You are not logged in.
I'm trying to see why SynPdf files don't show embedded subset fonts as Subset in Adobe reader.
Looking at pdffonts from xpdf-tools you see that for Ghostscript (Temp0.pdf) the fonts are embedded but also Subsetted and Unicode.
According to the official PDF specs, embedded subset codes need to be proceeded by 6 random character followed by a + sign.
The fonts in Temp1.pdf from SynPdf are not marked as subset (and are also not embedded as unicode).
5.5.3 Font Subsets
PDF 1.1 permits documents to include subsets of Type 1 and TrueType fonts. The font and font descriptor that describe a font subset are slightly different from those of ordinary fonts. These differences allow an application to recognize font subsets and to merge documents containing different subsets of the same font. (For more information on font descriptors, see Section 5.7, “Font Descriptors.”) For a font subset, the PostScript name of the font —the value of the font’s BaseFont entry and the font descriptor’s FontName entry— begins with a tag followed by a plus sign (+). The tag consists of exactly six uppercase letters; the choice of letters is arbitrary, but different subsets in the same PDF file must have different tags. For example, EOODIA+Poetica is the name of a subset of Poetica®, a Type 1 font. (See implementation note 63 in Appendix H.)
https://ghostscript.com/~robin/pdf_reference17.pdf
This one is from ghostscript:
S:\pdfs\xpdf-tools-win-4.02\bin32>pdffonts -loc c:\temp\Test0.pdf
name type emb sub uni prob object ID location
---------------------------------------------- ----------------- --- --- --- ---- --------- --------
RDZRPI+Code128 TrueType yes yes yes 12 0 embedded
UFQSLH+KIXBarcode TrueType yes yes yes 14 0 embedded
ZRSKVS+SegoeScript TrueType yes yes yes 16 0 embedded
UFQSLH+Tahoma TrueType yes yes yes 8 0 embedded
RDZRPI+Code3de9 TrueType yes yes yes 10 0 embedded
This one is from SynPdf (note the "no" in the sub column, and in Adobe reader there is also no Subset keyword):
S:\pdfs\xpdf-tools-win-4.02\bin32>pdffonts -loc c:\temp\Test1.pdf
name type emb sub uni prob object ID location
---------------------------------------------- ----------------- --- --- --- ---- --------- --------
Tahoma TrueType no no no 6 0 external: C:\WINDOWS\Fonts\tahoma.ttf
Code3de9 TrueType yes no no 8 0 embedded
Code128 TrueType yes no no 10 0 embedded
KIXBarcode TrueType yes no no 12 0 embedded
SegoeScript TrueType yes no no 14 0 embedded
So I hacked the code a little to add the random characters. Of course they should not collide with other fonts and I haven't implemented that but with this code they do show as Subset.

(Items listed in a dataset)

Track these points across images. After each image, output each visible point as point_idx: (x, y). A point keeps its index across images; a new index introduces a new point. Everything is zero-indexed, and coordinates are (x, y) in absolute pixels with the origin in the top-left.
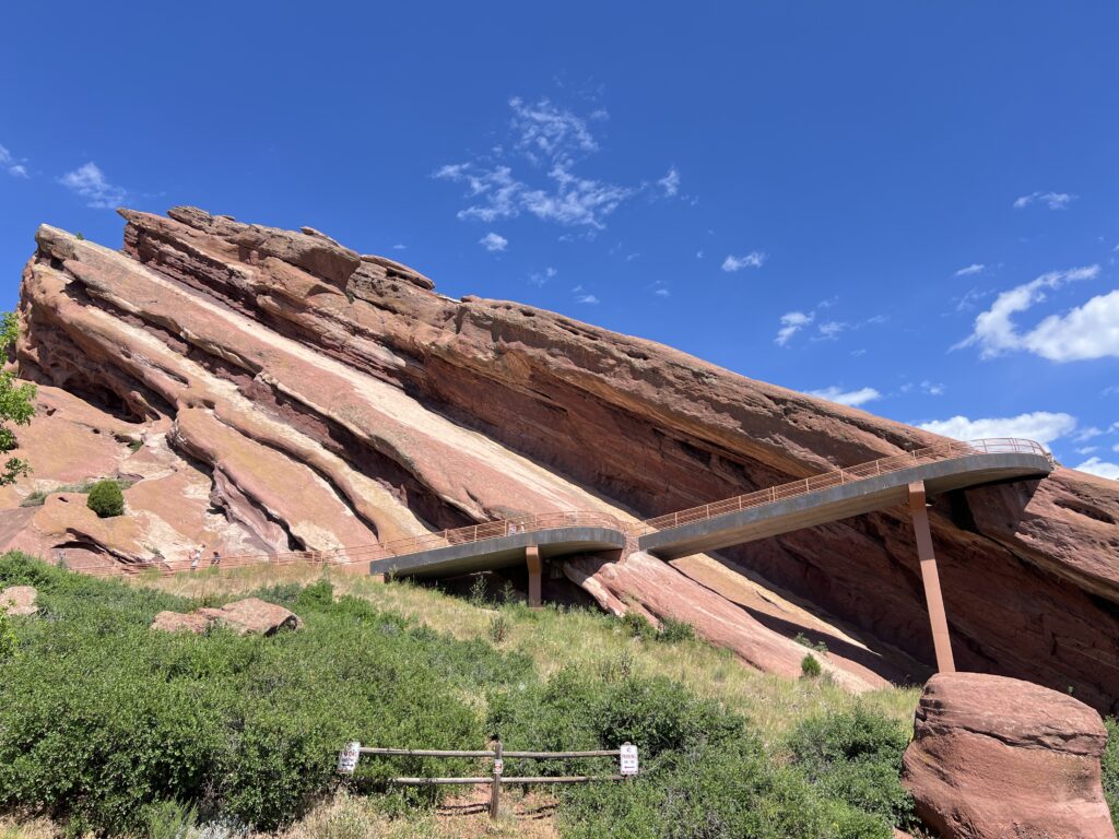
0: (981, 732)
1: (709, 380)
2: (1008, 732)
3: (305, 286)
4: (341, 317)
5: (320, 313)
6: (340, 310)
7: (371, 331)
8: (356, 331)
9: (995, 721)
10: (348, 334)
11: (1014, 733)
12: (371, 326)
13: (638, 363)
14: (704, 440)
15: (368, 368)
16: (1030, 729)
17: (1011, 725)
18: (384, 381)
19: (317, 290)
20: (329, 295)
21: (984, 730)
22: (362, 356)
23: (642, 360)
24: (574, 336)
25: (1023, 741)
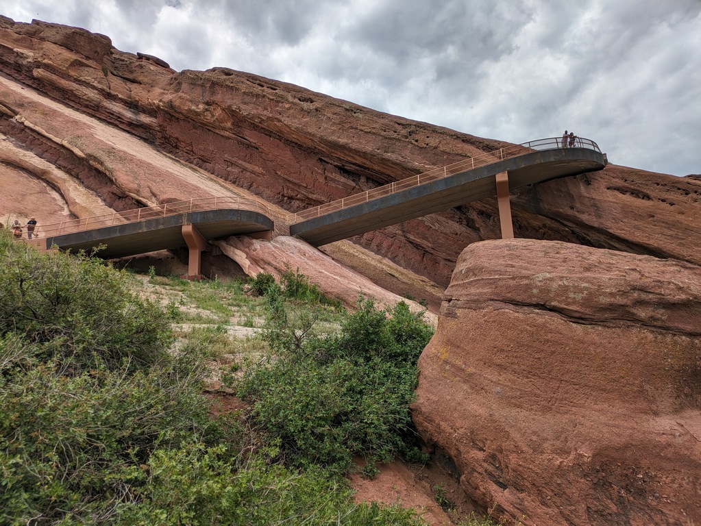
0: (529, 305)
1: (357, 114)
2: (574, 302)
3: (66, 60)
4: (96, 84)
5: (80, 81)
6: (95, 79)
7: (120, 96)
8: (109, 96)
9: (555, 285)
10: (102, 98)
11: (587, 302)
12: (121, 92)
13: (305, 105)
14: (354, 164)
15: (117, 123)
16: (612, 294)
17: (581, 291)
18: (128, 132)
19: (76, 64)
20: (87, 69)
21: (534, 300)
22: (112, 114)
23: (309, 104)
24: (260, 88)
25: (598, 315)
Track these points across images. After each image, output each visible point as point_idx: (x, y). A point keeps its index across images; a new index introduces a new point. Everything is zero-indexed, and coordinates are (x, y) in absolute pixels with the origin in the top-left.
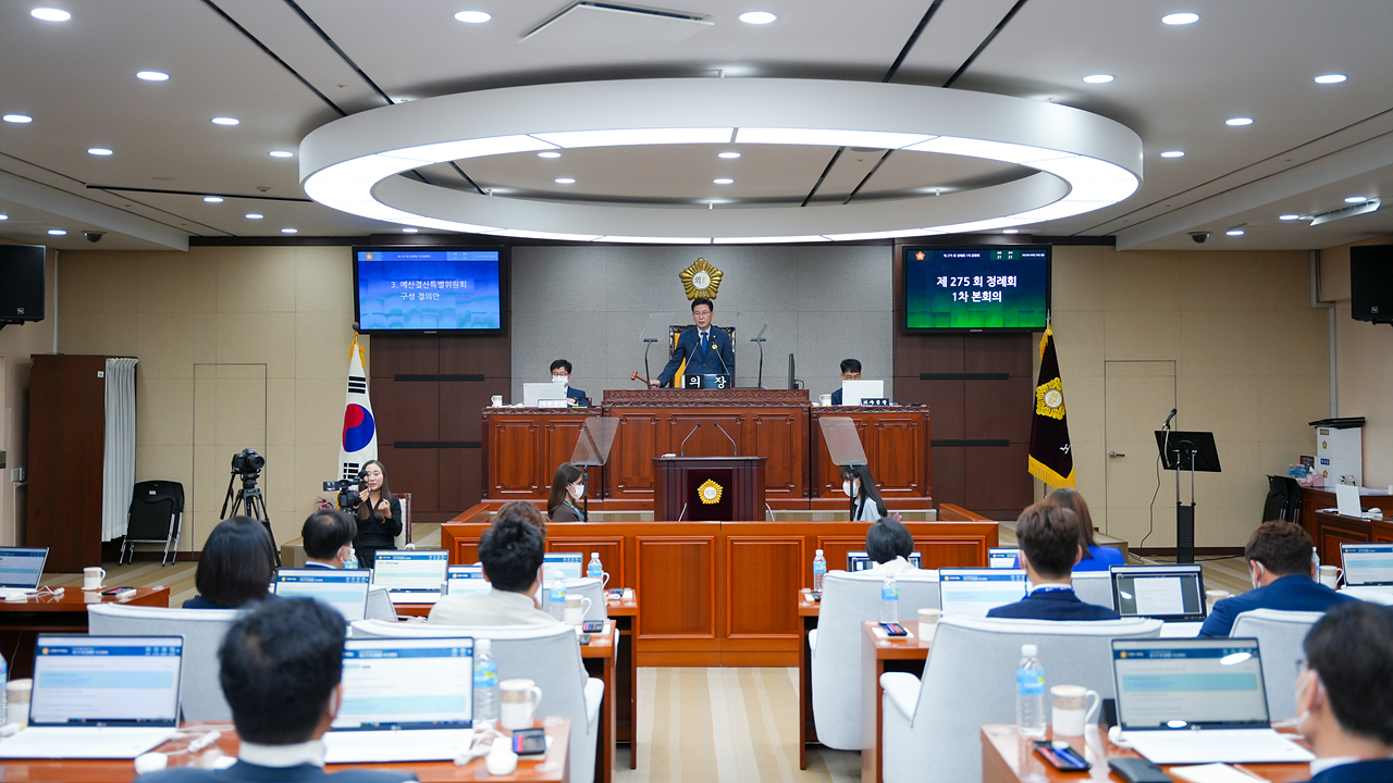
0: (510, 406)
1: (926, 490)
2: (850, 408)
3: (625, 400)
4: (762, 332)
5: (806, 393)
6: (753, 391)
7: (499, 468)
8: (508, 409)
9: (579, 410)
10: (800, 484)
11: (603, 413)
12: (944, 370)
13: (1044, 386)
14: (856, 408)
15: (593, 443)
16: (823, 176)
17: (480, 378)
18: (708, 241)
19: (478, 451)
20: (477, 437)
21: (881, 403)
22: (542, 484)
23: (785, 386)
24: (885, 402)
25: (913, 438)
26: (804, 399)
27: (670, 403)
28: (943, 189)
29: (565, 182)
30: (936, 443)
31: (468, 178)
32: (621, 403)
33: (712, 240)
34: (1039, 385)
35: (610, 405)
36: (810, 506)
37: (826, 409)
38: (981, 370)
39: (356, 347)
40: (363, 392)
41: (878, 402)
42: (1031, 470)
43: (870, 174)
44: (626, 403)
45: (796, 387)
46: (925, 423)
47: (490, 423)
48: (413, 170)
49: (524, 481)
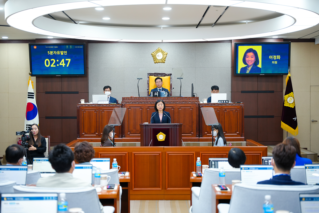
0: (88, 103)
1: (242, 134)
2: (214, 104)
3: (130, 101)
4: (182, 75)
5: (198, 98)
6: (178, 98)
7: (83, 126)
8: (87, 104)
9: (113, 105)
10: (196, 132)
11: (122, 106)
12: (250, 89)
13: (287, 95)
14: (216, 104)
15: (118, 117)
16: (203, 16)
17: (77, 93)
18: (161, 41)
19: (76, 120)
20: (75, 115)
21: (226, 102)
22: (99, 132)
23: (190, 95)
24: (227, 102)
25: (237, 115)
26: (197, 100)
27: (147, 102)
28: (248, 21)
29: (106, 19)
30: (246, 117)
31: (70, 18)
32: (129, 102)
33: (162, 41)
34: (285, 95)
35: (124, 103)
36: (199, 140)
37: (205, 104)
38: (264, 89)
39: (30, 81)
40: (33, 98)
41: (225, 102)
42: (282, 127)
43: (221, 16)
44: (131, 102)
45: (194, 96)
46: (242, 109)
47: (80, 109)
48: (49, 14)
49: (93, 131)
--
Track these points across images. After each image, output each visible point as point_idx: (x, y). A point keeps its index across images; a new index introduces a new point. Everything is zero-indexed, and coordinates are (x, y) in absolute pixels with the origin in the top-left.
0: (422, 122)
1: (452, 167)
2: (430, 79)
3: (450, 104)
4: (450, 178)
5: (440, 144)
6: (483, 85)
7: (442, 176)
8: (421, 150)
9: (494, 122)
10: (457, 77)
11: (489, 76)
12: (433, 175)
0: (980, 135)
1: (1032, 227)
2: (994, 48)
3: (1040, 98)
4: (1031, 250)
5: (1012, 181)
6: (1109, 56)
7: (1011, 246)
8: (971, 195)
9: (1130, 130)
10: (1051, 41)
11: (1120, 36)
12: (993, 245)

• _Work item A_
For each statement, decide whether it agrees with the font subset thread, and answer yes or no with the deciding words from the thread quoted: (i) the tag in a font subset name consists of exactly six uppercase letters; (ii) in the SynPdf output, the Tahoma font is embedded; (iii) the poster implemented a check that keeps the random characters from colliding with other fonts.
• _Work item B_
List every font name that carries a subset tag in the pdffonts output from Ghostscript shown in the font subset thread.
• _Work item C_
Echo the font subset thread. Begin at the words "You are not" and stop after "embedded as unicode).".

• _Task output A_
(i) Yes: "The tag consists of exactly six uppercase letters"
(ii) No: "Tahoma TrueType no no no 6 0 external: C:\WINDOWS\Fonts\tahoma.ttf"
(iii) No: "Of course they should not collide with other fonts and I haven't implemented that"

• _Task output B_
RDZRPI+Code128
UFQSLH+KIXBarcode
ZRSKVS+SegoeScript
UFQSLH+Tahoma
RDZRPI+Code3de9

• _Task output C_
You are not logged in.
I'm trying to see why SynPdf files don't show embedded subset fonts as Subset in Adobe reader.
Looking at pdffonts from xpdf-tools you see that for Ghostscript (Temp0.pdf) the fonts are embedded but also Subsetted and Unicode.
According to the official PDF specs, embedded subset codes need to be proceeded by 6 random character followed by a + sign.
The fonts in Temp1.pdf from SynPdf are not marked as subset (and are also not embedded as unicode).